McGill S M, Jones K, Bennett G, Bishop P J
Occupational Biomechanics Laboratory, Department of Kinesiology, University of Waterloo, Ontario, Canada.
Clin Biomech (Bristol). 1994 May;9(3):193-8. doi: 10.1016/0268-0033(94)90021-3.

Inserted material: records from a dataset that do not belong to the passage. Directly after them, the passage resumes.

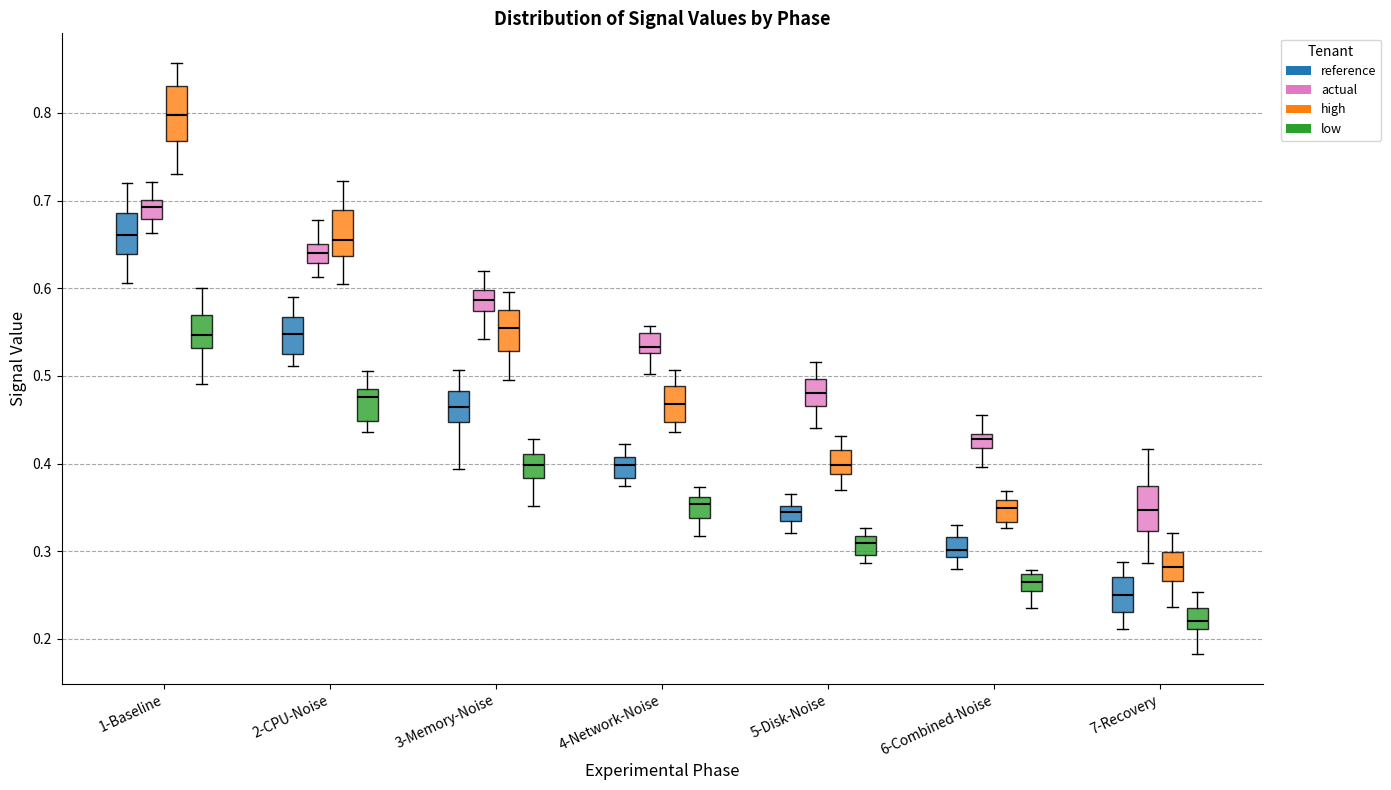

Reading left to right, read every box against the y-axis: the position of its median line, the range the box covers, and the ends of its whiskers. The values are not printed on the chart, so give them approximately, as read against the axis.

1-Baseline (reference): median 0.66, box 0.64 to 0.69, whiskers 0.61 to 0.72
1-Baseline (actual): median 0.69, box 0.68 to 0.70, whiskers 0.66 to 0.72
1-Baseline (high): median 0.80, box 0.77 to 0.83, whiskers 0.73 to 0.86
1-Baseline (low): median 0.55, box 0.53 to 0.57, whiskers 0.49 to 0.60
2-CPU-Noise (reference): median 0.55, box 0.52 to 0.57, whiskers 0.51 to 0.59
2-CPU-Noise (actual): median 0.64, box 0.63 to 0.65, whiskers 0.61 to 0.68
2-CPU-Noise (high): median 0.65, box 0.64 to 0.69, whiskers 0.60 to 0.72
2-CPU-Noise (low): median 0.48 (just below the box's upper edge), box 0.45 to 0.48, whiskers 0.44 to 0.51
3-Memory-Noise (reference): median 0.46, box 0.45 to 0.48, whiskers 0.39 to 0.51
3-Memory-Noise (actual): median 0.59, box 0.57 to 0.60, whiskers 0.54 to 0.62
3-Memory-Noise (high): median 0.56, box 0.53 to 0.57, whiskers 0.50 to 0.60
3-Memory-Noise (low): median 0.40, box 0.38 to 0.41, whiskers 0.35 to 0.43
4-Network-Noise (reference): median 0.40, box 0.38 to 0.41, whiskers 0.37 to 0.42
4-Network-Noise (actual): median 0.53 (just above the box's lower edge), box 0.53 to 0.55, whiskers 0.50 to 0.56
4-Network-Noise (high): median 0.47, box 0.45 to 0.49, whiskers 0.44 to 0.51
4-Network-Noise (low): median 0.35, box 0.34 to 0.36, whiskers 0.32 to 0.37
5-Disk-Noise (reference): median 0.34, box 0.33 to 0.35, whiskers 0.32 to 0.37
5-Disk-Noise (actual): median 0.48, box 0.47 to 0.50, whiskers 0.44 to 0.52
5-Disk-Noise (high): median 0.40, box 0.39 to 0.42, whiskers 0.37 to 0.43
5-Disk-Noise (low): median 0.31, box 0.30 to 0.32, whiskers 0.29 to 0.33
6-Combined-Noise (reference): median 0.30, box 0.29 to 0.32, whiskers 0.28 to 0.33
6-Combined-Noise (actual): median 0.43 (inside the box), box 0.42 to 0.43, whiskers 0.40 to 0.46
6-Combined-Noise (high): median 0.35, box 0.33 to 0.36, whiskers 0.33 (just below the box's lower edge) to 0.37
6-Combined-Noise (low): median 0.26, box 0.25 to 0.27, whiskers 0.24 to 0.28
7-Recovery (reference): median 0.25, box 0.23 to 0.27, whiskers 0.21 to 0.29
7-Recovery (actual): median 0.35, box 0.32 to 0.37, whiskers 0.29 to 0.42
7-Recovery (high): median 0.28, box 0.27 to 0.30, whiskers 0.24 to 0.32
7-Recovery (low): median 0.22, box 0.21 to 0.23, whiskers 0.18 to 0.25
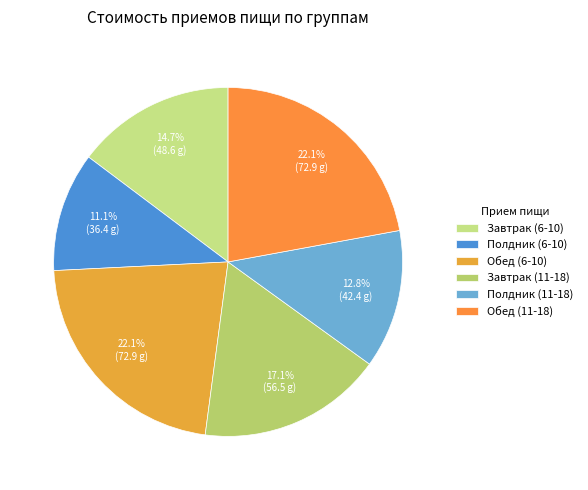

Rank the categories by value from highest to lowest.

Обед (6-10), Обед (11-18), Завтрак (11-18), Завтрак (6-10), Полдник (11-18), Полдник (6-10)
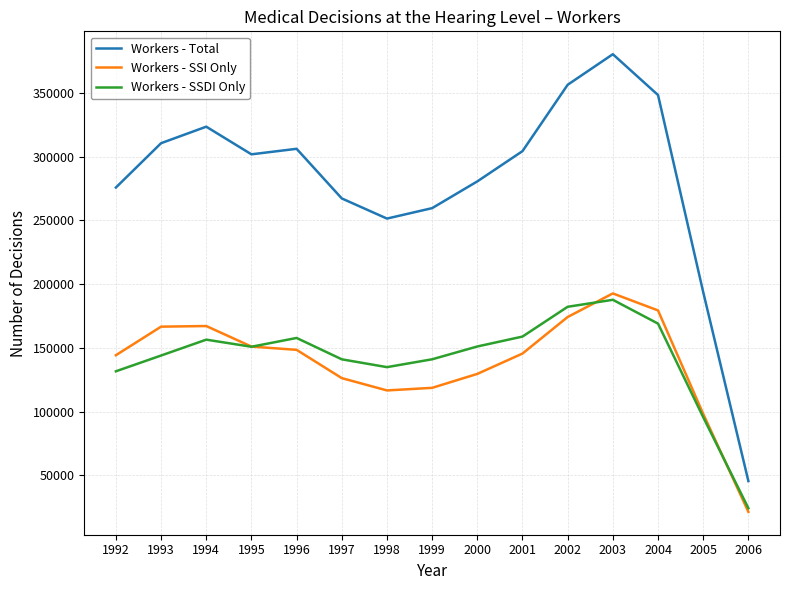

At which label does Workers - SSI Only first exceed 145545?

1993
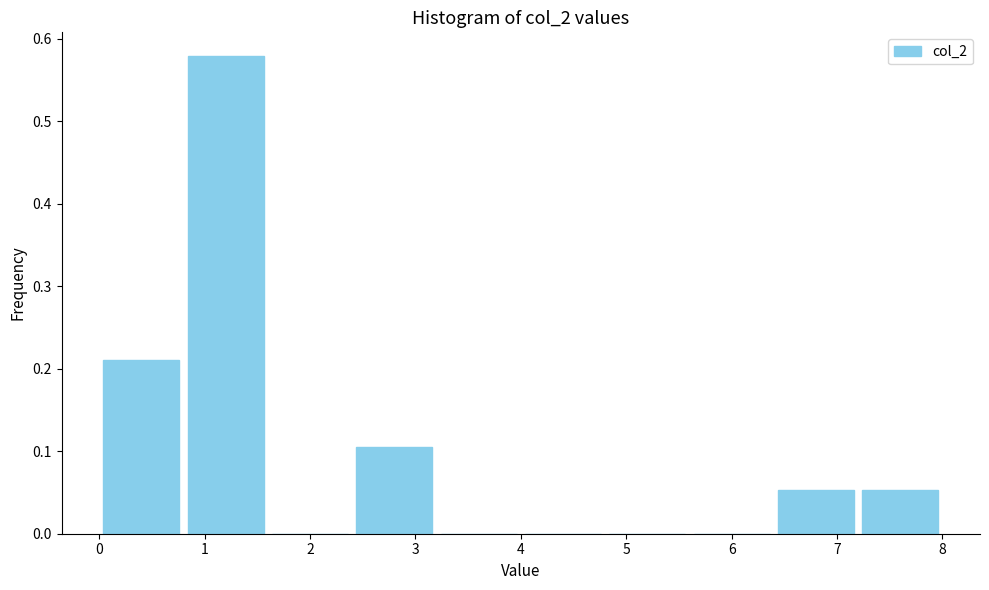

Reading left to right, list every bar in this chart as the range it spans on the x-axis followed by its height. The values are not printed on the chart, so give them approximately, as read against the axis.

0.0 to 0.8: 0.21
0.8 to 1.6: 0.58
1.6 to 2.4: 0
2.4 to 3.2: 0.11
3.2 to 4.0: 0
4.0 to 4.8: 0
4.8 to 5.6: 0
5.6 to 6.4: 0
6.4 to 7.2: 0.05
7.2 to 8.0: 0.05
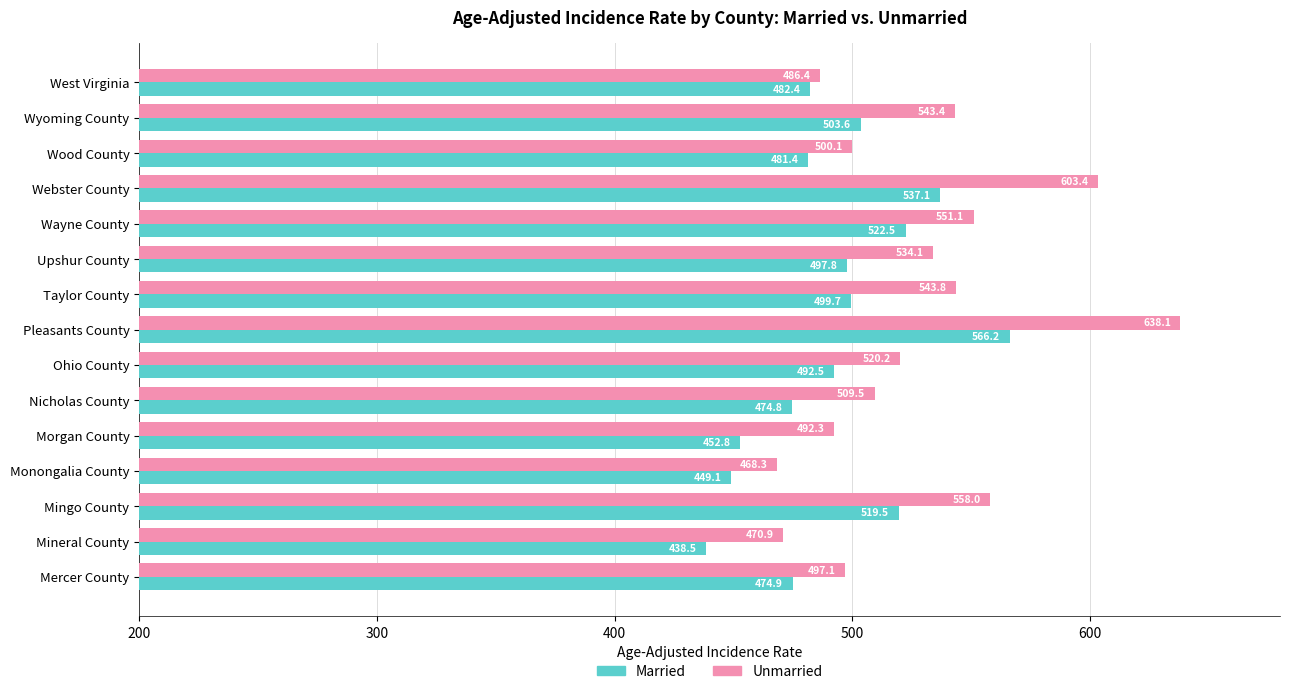

What are all the series names shown in the legend?

Married, Unmarried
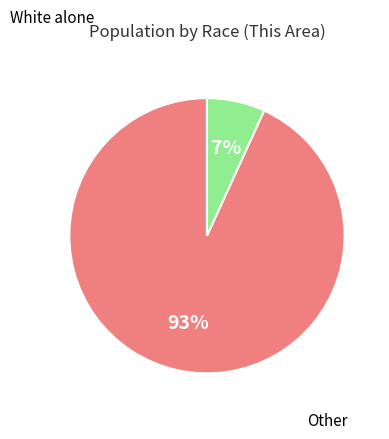

Is there a majority slice in this chart?

Yes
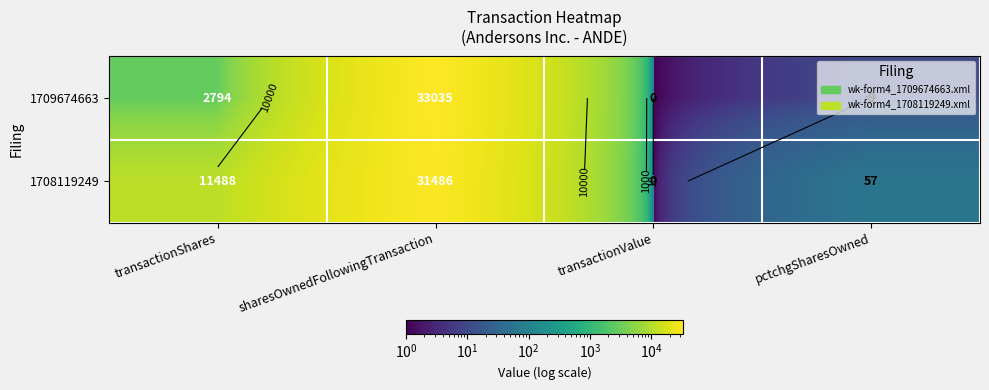

Which series has the widest spread of values?

1709674663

The passive bending stiffness, tolerable bending moment levels, and elastic energy storage capabilities of the cervical spine were evaluated in 40 male and 19 female volunteer subjects from a university student population, about the flexion, extension, and lateral bending axes. Bending moments were applied to the neck while subjects lay on a frictionless jig and simultaneous angular displacements of the skull relative to the rib cage were recorded. Myoelectric signals from the sternocleidomastoid and splenius capitis muscles were amplified over audio speakers to train subjects to relax their musculature. Tolerable levels of bending moments were quite low (less than 10 N m on average for all conditions) given the very large magnitude of bending moment applied to the neck estimated from impact models. Subjects tolerated greater moment and elastic energy storage in the cervical passive tissues during flexion than in both extension and in lateral bending. In addition males were able to tolerate larger applied moments, were stiffer, and stored more energy than females in all loading conditions. The data derived from this study of loading at very slow rates provide a lower limit for bending moments and for cervical spine stiffness, and yield a first approximation to dynamic bending stiffness values that may be included in models of the cervical spine.
在40名男性和19名女性大学生志愿者中,评估了颈椎关于屈伸和侧弯轴的被动弯曲刚度、可承受弯矩水平以及弹性能量储存能力。让受试者躺在无摩擦夹具上,向颈部施加弯矩,并记录颅骨相对于胸廓的同步角位移。来自胸锁乳突肌和头夹肌的肌电信号通过扬声器放大,以训练受试者放松其肌肉组织。考虑到根据撞击模型估计施加在颈部的弯矩幅度非常大,可承受的弯矩水平相当低(所有条件下平均小于10 N·m)。与伸展和侧弯相比,受试者在颈椎被动组织屈曲时能承受更大的弯矩和弹性能量储存。此外,在所有加载条件下,男性比女性能够承受更大的施加弯矩,更僵硬,并且储存更多能量。这项以非常缓慢的加载速率进行的研究得出的数据提供了弯矩和颈椎刚度的下限,并给出了动态弯曲刚度值的初步近似值,这些值可纳入颈椎模型中。